Our finding that vaccination with inactivated BA.5 was less effective in protecting against non-Omicron variants suggests that inclusion of a non-Omicron strain in the SARS-CoV-2 vaccine might be desirable5,8. Most people in the general population were infected by the Omicron variant in 2022, but much less might have been exposed to the non-Omicron variants9. Particularly, some children and a small subset of adults might still be both unvaccinated and uninfected. Whereas the Delta variant has been found to be highly fit in immunologically naïve population10, the Omicron variant might have outcompeted the Delta variant only in vaccinated and/or infected people11. In other words, pre-existing immunity against non-Omicron variants in humans could have driven the evolution of the Omicron, which is not only most diverged from the non-Omicron variants but also most immune evasive1,2. It will be intriguing to investigate whether the absence of a non-Omicron variant in the SARS-CoV-2 vaccine could facilitate the re-selection and re-emergence of the Delta variant, which is more pathogenic than Omicron.

Exclusion from the composition of the updated SARS-CoV-2 vaccine of the ancestral strain that is no longer circulating has been proposed3. Before we can reach a conclusion on this, several important questions must be answered. First, whether previously circulated strains of SARS-CoV-2 could re-emerge and re-circulate as those of influenza viruses remains to be seen. Second, whether strong pre-existing immunity against non-Omicron variants acquired through vaccination and/or natural infection might guard against the re-emergence of the non-Omicron variants as suggested above or emergence of another Delta-like variant should be clarified. Finally, whether the pre-existing immunity against non-Omicron variants would be long-lasting and even enhanced via booster vaccination and/or natural infection with an Omicron subvariant merits further investigations12. Nevertheless, inclusion of a non-Omicron strain in the SARS-CoV-2 vaccine might not be unwise.

Methods

Viruses

SARS-CoV-2 Omicron XBB.1 variant was isolated from respiratory tract specimens of laboratory-confirmed COVID-19 patient in Hong Kong. Other clinical isolates of SARS-CoV-2 have been described previously13,14. VeroE6-TMPRSS2 cells were cultured until confluency. Viruses were inoculated the next day and incubated at 37 °C for 5 days. Viral supernatant was harvested and inactivated with paraformaldehyde to a final concentration of 0.2% at 4 °C for 5 more days. Virions were concentrated and purified as described5. Purified inactivated SARS-CoV-2 containing 3 μg of protein was mixed at 1:1 ratio with ImjectTM Alum Adjuvant (Thermo Scientific, 77161) before injected intramuscularly into Syrian golden hamsters. A booster dose was given after 14 days.
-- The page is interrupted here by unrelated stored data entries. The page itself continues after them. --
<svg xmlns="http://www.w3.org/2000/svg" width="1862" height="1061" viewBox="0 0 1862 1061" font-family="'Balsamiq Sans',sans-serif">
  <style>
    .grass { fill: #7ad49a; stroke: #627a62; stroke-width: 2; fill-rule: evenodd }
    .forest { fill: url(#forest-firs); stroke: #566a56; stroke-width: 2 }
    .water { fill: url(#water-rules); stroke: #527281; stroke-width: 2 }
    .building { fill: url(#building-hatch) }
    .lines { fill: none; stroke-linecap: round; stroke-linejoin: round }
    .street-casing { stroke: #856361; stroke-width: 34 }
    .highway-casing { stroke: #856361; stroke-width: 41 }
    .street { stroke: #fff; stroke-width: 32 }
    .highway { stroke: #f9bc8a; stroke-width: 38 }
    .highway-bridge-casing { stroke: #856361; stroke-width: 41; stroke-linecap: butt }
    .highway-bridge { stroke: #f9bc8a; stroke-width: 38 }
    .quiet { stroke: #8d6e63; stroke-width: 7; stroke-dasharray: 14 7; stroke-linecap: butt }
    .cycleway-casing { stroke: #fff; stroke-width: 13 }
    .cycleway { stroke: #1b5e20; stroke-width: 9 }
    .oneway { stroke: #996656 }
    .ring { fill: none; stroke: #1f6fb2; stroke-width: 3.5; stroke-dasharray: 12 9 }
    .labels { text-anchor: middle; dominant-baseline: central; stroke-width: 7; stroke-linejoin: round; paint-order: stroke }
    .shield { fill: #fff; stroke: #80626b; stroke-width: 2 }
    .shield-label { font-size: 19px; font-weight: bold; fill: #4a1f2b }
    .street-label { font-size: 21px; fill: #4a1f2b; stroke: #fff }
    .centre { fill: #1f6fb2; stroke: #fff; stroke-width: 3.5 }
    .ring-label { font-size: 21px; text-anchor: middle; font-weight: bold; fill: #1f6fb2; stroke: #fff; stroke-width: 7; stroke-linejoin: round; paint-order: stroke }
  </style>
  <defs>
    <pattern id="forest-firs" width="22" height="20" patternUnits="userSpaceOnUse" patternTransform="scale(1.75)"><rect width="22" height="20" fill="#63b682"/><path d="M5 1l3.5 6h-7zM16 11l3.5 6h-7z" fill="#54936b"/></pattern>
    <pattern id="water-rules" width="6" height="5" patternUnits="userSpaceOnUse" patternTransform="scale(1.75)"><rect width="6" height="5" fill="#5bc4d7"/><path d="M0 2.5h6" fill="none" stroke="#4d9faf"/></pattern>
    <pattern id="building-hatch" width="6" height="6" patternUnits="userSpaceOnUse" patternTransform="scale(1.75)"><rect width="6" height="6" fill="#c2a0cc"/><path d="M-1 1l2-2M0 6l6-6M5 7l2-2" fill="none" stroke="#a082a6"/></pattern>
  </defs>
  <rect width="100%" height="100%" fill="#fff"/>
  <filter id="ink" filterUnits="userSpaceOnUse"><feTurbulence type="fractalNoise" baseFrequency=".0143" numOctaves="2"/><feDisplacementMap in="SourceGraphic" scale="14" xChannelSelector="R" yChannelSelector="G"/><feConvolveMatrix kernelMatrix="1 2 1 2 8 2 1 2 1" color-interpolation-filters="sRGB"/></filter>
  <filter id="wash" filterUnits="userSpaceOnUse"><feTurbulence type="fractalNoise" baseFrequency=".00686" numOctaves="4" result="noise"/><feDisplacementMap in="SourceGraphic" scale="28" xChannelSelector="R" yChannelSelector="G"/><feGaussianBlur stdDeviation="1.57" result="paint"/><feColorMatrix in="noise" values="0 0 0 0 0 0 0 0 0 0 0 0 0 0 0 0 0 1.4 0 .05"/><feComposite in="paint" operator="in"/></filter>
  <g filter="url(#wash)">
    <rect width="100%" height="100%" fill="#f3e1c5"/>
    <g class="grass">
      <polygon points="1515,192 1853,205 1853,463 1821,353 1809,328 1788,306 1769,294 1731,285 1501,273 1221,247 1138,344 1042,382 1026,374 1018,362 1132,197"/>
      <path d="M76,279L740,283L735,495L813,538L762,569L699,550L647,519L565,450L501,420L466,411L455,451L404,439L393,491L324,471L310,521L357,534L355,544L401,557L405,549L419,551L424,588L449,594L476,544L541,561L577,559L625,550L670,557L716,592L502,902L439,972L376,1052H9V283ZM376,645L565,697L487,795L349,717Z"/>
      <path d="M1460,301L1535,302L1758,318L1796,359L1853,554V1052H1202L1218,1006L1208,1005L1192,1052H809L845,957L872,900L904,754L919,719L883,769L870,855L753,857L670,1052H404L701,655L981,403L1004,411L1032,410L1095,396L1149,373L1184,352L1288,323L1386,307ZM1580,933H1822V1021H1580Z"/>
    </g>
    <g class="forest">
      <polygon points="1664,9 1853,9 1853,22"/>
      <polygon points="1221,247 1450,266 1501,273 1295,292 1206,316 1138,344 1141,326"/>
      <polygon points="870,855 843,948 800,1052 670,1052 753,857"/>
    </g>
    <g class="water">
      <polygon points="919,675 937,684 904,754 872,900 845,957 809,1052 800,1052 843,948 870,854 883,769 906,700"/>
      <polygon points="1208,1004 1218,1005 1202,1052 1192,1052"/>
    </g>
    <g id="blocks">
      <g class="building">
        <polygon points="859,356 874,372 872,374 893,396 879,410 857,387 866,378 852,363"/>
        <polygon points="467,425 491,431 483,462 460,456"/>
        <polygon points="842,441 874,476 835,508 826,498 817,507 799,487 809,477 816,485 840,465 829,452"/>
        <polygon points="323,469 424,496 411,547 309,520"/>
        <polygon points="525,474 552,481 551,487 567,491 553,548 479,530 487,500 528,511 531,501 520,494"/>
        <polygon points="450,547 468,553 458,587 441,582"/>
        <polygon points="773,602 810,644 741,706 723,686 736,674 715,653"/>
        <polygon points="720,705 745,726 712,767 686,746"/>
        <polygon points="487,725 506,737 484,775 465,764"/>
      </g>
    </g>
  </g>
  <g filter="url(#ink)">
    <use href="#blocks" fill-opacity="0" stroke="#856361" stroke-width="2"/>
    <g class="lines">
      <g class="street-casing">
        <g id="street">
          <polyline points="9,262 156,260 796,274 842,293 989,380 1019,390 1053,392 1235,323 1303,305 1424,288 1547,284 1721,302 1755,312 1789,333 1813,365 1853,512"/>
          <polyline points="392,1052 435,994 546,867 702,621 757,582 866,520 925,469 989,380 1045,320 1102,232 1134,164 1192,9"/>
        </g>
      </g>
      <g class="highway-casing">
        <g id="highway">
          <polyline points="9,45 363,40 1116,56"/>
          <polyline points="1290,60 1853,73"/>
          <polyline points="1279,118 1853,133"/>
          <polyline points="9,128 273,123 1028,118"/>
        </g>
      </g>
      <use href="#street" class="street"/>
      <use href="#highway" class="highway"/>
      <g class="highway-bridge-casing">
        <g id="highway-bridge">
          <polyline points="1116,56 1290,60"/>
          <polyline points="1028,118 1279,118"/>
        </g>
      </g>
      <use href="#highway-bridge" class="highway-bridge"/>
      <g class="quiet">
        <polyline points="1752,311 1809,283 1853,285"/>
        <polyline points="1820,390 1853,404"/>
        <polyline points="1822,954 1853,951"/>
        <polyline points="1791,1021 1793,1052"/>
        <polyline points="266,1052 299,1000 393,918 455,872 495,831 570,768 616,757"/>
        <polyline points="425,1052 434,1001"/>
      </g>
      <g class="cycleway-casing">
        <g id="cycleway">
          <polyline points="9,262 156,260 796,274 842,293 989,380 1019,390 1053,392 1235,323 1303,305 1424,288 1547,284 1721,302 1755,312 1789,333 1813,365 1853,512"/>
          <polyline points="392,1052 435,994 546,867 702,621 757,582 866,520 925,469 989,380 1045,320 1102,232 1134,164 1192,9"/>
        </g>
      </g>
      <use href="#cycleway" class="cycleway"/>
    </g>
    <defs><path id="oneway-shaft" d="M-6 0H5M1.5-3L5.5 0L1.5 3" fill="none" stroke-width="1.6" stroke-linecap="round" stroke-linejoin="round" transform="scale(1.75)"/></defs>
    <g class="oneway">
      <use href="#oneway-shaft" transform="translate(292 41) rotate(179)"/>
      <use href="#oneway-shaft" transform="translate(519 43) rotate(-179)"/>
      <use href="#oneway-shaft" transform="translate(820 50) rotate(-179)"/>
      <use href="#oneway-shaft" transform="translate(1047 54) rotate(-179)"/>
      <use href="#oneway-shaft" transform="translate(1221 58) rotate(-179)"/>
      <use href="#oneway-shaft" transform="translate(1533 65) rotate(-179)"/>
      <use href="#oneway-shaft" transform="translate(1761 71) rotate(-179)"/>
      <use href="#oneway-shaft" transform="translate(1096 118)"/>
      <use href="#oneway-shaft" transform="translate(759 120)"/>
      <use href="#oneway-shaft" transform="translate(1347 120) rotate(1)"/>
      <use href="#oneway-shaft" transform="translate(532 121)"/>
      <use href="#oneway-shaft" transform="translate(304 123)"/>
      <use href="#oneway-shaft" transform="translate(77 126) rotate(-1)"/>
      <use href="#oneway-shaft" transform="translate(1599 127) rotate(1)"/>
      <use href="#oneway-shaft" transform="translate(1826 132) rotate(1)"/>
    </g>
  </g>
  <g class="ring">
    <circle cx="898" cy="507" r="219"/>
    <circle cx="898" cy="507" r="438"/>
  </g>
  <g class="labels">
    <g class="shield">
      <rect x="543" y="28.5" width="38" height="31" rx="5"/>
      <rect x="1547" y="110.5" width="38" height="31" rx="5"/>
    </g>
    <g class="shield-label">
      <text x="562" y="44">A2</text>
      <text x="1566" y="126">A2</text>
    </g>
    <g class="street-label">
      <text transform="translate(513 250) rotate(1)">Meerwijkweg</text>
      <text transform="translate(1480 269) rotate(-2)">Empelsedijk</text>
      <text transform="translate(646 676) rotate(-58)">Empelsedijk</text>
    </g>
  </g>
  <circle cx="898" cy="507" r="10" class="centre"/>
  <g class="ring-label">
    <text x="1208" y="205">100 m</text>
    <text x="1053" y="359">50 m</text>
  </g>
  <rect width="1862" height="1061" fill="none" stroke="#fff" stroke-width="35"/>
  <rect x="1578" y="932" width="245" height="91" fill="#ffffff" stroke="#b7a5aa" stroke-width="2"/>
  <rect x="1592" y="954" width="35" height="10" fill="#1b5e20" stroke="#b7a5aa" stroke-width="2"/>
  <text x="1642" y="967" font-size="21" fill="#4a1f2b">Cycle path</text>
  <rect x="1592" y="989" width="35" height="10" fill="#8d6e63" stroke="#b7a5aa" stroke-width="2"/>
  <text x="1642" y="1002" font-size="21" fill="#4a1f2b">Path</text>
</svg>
ELISA assays for SARS-CoV-2 spike receptor binding domain (RBD) or nucleocapsid, surrogate virus neutralization test (sVNT) using cPassTM SARS-CoV-2 Neutralization Antibody Detection Kit, and live virus microneutralization assay (LVMNA) were carried out as previously described15.
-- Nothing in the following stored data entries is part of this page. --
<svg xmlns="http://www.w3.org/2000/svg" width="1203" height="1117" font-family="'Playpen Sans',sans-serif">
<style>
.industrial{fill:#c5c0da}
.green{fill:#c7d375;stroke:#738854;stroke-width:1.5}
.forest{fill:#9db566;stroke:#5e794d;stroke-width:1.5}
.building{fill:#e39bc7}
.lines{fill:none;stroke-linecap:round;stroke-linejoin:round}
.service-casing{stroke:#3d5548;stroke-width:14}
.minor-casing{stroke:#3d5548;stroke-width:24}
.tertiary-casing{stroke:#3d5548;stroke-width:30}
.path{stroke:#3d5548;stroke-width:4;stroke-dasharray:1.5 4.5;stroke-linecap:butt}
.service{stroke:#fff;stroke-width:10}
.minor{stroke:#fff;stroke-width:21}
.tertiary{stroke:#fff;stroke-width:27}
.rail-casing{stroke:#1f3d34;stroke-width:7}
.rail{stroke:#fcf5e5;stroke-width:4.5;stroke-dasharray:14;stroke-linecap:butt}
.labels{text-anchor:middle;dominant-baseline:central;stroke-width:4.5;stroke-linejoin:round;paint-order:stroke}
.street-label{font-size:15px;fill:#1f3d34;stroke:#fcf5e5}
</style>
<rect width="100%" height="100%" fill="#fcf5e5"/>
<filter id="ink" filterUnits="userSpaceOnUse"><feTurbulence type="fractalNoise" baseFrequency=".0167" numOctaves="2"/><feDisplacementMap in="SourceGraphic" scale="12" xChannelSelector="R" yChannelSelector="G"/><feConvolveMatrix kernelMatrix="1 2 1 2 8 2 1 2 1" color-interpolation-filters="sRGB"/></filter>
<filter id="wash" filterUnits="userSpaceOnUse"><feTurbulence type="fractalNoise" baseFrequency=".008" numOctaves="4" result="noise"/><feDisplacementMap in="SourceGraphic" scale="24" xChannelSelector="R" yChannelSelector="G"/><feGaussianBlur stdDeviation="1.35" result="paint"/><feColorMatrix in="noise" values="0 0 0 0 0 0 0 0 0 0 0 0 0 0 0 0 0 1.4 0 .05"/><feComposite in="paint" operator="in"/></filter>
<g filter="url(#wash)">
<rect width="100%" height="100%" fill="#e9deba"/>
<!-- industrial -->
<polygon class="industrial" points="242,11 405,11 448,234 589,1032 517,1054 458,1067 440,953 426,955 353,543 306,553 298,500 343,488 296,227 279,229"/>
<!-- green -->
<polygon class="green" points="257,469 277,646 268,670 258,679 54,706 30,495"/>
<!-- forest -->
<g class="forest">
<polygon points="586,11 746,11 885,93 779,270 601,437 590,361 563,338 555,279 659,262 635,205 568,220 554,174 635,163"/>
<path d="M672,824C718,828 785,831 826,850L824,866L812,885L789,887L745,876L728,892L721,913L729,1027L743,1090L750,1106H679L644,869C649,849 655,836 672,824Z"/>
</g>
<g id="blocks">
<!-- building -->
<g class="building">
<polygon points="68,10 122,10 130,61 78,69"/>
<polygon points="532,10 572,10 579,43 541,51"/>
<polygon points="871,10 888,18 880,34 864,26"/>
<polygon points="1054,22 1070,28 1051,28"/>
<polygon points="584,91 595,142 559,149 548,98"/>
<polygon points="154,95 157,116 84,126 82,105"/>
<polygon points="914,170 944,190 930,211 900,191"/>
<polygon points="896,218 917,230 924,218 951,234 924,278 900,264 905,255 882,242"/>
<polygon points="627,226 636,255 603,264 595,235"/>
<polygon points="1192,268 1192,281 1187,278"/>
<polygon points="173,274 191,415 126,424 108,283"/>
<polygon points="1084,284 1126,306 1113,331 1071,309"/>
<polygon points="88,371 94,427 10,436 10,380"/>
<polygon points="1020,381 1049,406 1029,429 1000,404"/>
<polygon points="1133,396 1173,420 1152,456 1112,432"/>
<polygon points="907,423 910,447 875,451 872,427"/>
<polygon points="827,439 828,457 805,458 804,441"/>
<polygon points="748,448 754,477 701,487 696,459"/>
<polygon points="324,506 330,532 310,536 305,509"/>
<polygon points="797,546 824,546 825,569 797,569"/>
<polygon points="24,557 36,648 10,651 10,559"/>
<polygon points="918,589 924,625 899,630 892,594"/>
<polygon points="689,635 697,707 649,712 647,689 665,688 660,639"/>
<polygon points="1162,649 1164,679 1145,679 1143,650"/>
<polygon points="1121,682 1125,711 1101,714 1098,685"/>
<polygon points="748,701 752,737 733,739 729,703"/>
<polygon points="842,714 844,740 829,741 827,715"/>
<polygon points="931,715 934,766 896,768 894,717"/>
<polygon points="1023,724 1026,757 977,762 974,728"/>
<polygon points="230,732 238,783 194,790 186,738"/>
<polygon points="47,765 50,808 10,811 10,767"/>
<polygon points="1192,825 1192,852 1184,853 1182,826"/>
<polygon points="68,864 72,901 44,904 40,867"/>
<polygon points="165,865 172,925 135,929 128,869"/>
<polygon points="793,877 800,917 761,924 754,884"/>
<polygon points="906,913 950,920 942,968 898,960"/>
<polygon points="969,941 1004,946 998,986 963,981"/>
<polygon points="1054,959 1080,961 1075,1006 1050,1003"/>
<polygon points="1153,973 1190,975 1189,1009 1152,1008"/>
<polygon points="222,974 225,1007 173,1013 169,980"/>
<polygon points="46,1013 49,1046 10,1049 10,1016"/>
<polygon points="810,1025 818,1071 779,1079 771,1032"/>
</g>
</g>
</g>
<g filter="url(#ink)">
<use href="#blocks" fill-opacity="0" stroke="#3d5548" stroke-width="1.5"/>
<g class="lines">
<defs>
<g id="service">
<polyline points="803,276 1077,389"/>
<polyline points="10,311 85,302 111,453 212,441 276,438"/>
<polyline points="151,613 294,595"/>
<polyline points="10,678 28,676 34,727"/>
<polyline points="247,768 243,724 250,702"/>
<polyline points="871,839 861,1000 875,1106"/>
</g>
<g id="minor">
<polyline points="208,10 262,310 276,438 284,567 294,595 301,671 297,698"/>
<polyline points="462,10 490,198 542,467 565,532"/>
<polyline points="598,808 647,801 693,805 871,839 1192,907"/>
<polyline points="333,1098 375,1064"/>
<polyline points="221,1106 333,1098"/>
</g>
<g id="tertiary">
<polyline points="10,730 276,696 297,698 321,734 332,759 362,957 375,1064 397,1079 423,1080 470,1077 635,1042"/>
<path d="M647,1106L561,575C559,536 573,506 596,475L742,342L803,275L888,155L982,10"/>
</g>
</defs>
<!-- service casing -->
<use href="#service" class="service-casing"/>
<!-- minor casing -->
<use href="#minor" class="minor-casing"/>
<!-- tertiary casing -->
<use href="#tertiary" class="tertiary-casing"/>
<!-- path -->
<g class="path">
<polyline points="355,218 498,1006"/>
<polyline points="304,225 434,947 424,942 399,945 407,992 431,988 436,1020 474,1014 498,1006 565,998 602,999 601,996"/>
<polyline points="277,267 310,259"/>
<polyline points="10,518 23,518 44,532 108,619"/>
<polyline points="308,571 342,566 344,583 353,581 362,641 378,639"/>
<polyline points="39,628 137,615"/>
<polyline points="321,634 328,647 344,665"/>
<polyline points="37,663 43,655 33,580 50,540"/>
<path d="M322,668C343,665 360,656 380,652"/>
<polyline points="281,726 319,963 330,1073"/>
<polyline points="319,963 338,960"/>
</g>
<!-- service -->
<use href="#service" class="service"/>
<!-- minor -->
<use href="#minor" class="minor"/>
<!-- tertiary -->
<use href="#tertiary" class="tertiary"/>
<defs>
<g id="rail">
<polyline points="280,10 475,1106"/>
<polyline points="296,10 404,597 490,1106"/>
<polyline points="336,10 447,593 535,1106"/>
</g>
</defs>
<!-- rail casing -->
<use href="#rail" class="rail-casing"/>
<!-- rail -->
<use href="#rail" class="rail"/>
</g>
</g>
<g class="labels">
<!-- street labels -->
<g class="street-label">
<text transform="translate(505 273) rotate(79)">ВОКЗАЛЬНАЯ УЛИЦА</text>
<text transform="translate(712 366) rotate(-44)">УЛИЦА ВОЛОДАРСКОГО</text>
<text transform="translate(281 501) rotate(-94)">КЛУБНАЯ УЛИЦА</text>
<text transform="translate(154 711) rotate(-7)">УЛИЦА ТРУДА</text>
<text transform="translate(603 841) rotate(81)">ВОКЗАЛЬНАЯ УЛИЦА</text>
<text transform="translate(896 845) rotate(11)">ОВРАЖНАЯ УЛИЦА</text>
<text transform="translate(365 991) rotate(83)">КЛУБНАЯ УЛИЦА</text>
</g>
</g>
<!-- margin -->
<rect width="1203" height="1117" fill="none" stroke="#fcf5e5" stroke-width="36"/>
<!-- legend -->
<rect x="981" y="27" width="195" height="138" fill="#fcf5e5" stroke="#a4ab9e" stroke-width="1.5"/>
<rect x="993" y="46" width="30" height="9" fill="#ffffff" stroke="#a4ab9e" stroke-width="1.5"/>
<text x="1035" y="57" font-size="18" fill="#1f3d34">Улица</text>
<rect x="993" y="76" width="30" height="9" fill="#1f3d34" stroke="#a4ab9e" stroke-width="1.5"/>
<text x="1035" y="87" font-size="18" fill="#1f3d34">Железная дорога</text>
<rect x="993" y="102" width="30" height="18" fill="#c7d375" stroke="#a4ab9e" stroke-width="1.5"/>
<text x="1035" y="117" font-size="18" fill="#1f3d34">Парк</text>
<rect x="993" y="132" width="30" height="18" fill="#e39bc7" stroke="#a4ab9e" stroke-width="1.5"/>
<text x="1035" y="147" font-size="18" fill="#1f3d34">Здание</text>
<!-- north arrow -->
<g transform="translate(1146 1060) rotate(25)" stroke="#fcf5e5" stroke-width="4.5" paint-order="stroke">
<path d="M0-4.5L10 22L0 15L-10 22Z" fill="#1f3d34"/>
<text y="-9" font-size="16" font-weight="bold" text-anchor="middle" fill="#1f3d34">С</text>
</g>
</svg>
Infection of Syrian golden hamsters

All protocols for animal experiments have been approved by the Committee on the Use of Live Animals in Teaching and Research (CULATR) of the University of Hong Kong (Reference code: CULATR 5754-21). They were also performed in accordance with the standard operating procedures of Biosafety Level 3 animal facilities. Male Syrian golden hamsters aged 4-6 weeks old were used. At day 99 post-vaccination, hamsters anesthetized with ketamine (200 mg/kg) and xylazine (10 mg/kg) intraperitoneally were intranasally challenged with 105 PFU (in 50 μL) of SARS-CoV-2 Omicron XBB.1 subvariant. At 2 days post-infection (dpi), hamsters were sacrificed via intraperitoneal injection of dorminal (200 μL) for virological and histopathological evaluation. RT-qPCR and Western blotting were performed as described5,15. Primers used are listed in Supplementary Table 1.

Statistical analysis

Statistical significance was assessed by unpaired two-tailed Student’s t test or one-way analysis of variance (ANOVA) with Welch’s correction and Dunnett’s post-hoc test using Prism version 8.4.3.

Reporting summary

Further information on research design is available in the Nature Research Reporting Summary linked to this article.